Reporting of exposures under the EMIR Regulation


 

Reporting of exposures under EMIR has been stipulated in greater detail in:

 

Commission Delegated Regulation (EU) No 148/2013 of 19 December 2012 supplementing Regulation (EU) No 648/2012 of the European Parliament and of the Council on OTC deriva­tives, central counterparties and trade repositories with regard to regulatory technical standards on the minimum details of the data to be reported to trade repositories (see, in particular, the wording of Article 3 in the box below),

 

Commission Implementing Regulation No 1247/2012 of 19 December 2012 laying down implementing technical standards with regard to the format and frequency of trade reports to trade repositories.

 

Current EMIR derivatives reporting framework, as codified in the above regulations, mandates "the value the total amount of collateral posted" in Table 1 Field 25 ("Value of collateral") to be populated.

 

Under rules currently in force this includes the sum of any initial margin and any variation margin posted (as specified in the ESMA Q&As TR Answer 3a).

 

In the context of reporting, variation margin means margins collected or paid out to reflect current exposures resulting from actual changes in market price, in turn, initial margin means margins collected by the counterparty to cover potential future exposure to the other counterparty providing the margin in the interval between the last margin collection and the liquidation of positions following a default of the other counterparty (see here further details on initial margin and variation margin).

 

Approaching legislative changes (ESMA's Final Report Review of the Regulatory and Implementing Technical Standards on reporting under Article 9 of EMIR of 13 November 2015 (ESMA/2015/1645) propose, however, to differentiate between the aforementioned two types of margin and to replace the "value of collateral" field in the EMIR derivatives' reporting format with two fields - separate for the "initial margin posted" and the "variation margin posted".

 

It is also proposed to introduce additional field for:

- the "initial margin received" and the "variation margin received", and

- excess collateral posted or received.

▶ [Information supplied]
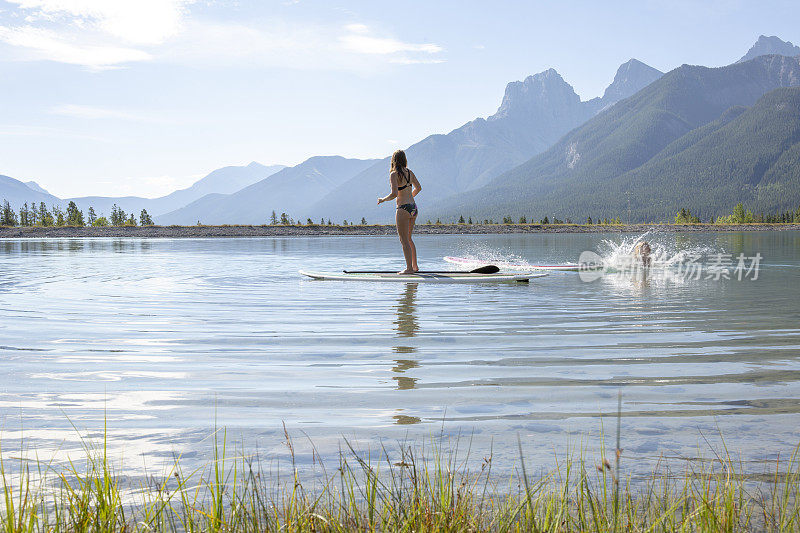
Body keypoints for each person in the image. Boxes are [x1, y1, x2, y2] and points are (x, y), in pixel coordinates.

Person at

▶ [Activities]
A. Check each statement below against the EMIR reporting text. For each one, answer yes or no and quote the exact words from the text that decide it.
(i) Under the rules now in force, the collateral value reported includes the sum of any initial margin and any variation margin posted.
(ii) Commission Implementing Regulation No 1247/2012 sets out the minimum details of the data to be reported to trade repositories.
(iii) ESMA's Final Report proposes keeping a single "value of collateral" field.
B. Repeat word for word the part of the EMIR reporting text starting at "Commission Delegated Regulation" and ending at "to trade repositories.".

▶ [Exercise answers]
A.
(i) Yes: "Under rules currently in force this includes the sum of any initial margin and any variation margin posted"
(ii) No: "laying down implementing technical standards with regard to the format and frequency of trade reports to trade repositories"
(iii) No: "to replace the "value of collateral" field in the EMIR derivatives' reporting format with two fields - separate for the "initial margin posted" and the "variation margin posted""

B.
Commission Delegated Regulation (EU) No 148/2013 of 19 December 2012 supplementing Regulation (EU) No 648/2012 of the European Parliament and of the Council on OTC deriva­tives, central counterparties and trade repositories with regard to regulatory technical standards on the minimum details of the data to be reported to trade repositories (see, in particular, the wording of Article 3 in the box below),

 

Commission Implementing Regulation No 1247/2012 of 19 December 2012 laying down implementing technical standards with regard to the format and frequency of trade reports to trade repositories.